Authors: Yin Cui,Guandao Yang,Andreas Veit,Xun Huang,Serge Belongie
Where published:
CVPR 2018 6
ArXiv: 1806.06422
Document:
PDF
DOI
Abstract URL: http://arxiv.org/abs/1806.06422v1
Evaluation metrics for image captioning face two challenges. Firstly,
commonly used metrics such as CIDEr, METEOR, ROUGE and BLEU often do not
correlate well with human judgments. Secondly, each metric has well known blind
spots to pathological caption constructions, and rule-based metrics lack
provisions to repair such blind spots once identified. For example, the newly
proposed SPICE correlates well with human judgments, but fails to capture the
syntactic structure of a sentence. To address these two challenges, we propose
a novel learning based discriminative evaluation metric that is directly
trained to distinguish between human and machine-generated captions. In
addition, we further propose a data augmentation scheme to explicitly
incorporate pathological transformations as negative examples during training.

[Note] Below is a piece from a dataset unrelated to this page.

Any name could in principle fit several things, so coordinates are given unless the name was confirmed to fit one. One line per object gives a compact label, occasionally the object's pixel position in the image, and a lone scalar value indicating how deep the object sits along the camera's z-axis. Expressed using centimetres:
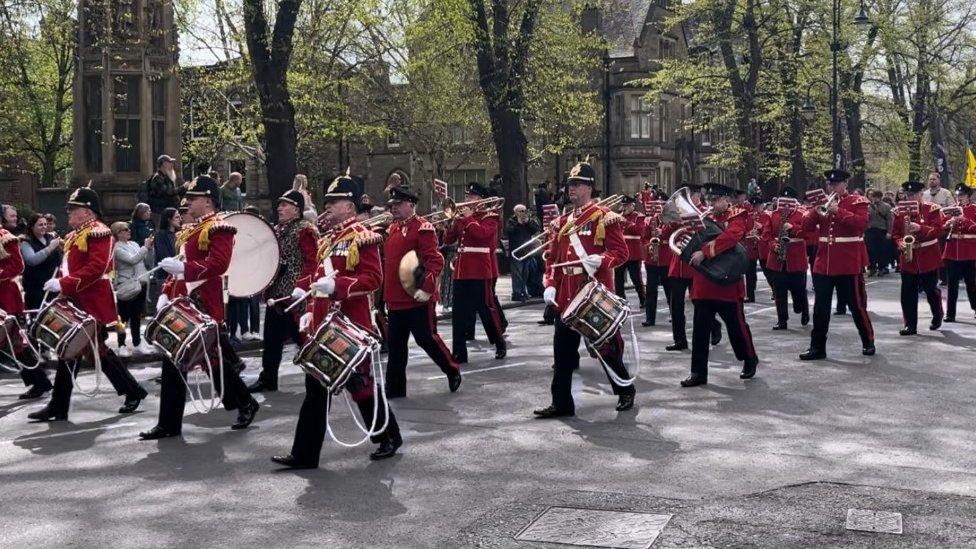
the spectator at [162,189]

The proposed metric is evaluated with three kinds of robustness tests and its
correlation with human judgments. Extensive experiments show that the proposed
data augmentation scheme not only makes our metric more robust toward several
pathological transformations, but also improves its correlation with human
judgments. Our metric outperforms other metrics on both caption level human
correlation in Flickr 8k and system level human correlation in COCO. The
proposed approach could be served as a learning based evaluation metric that is
complementary to existing rule-based metrics.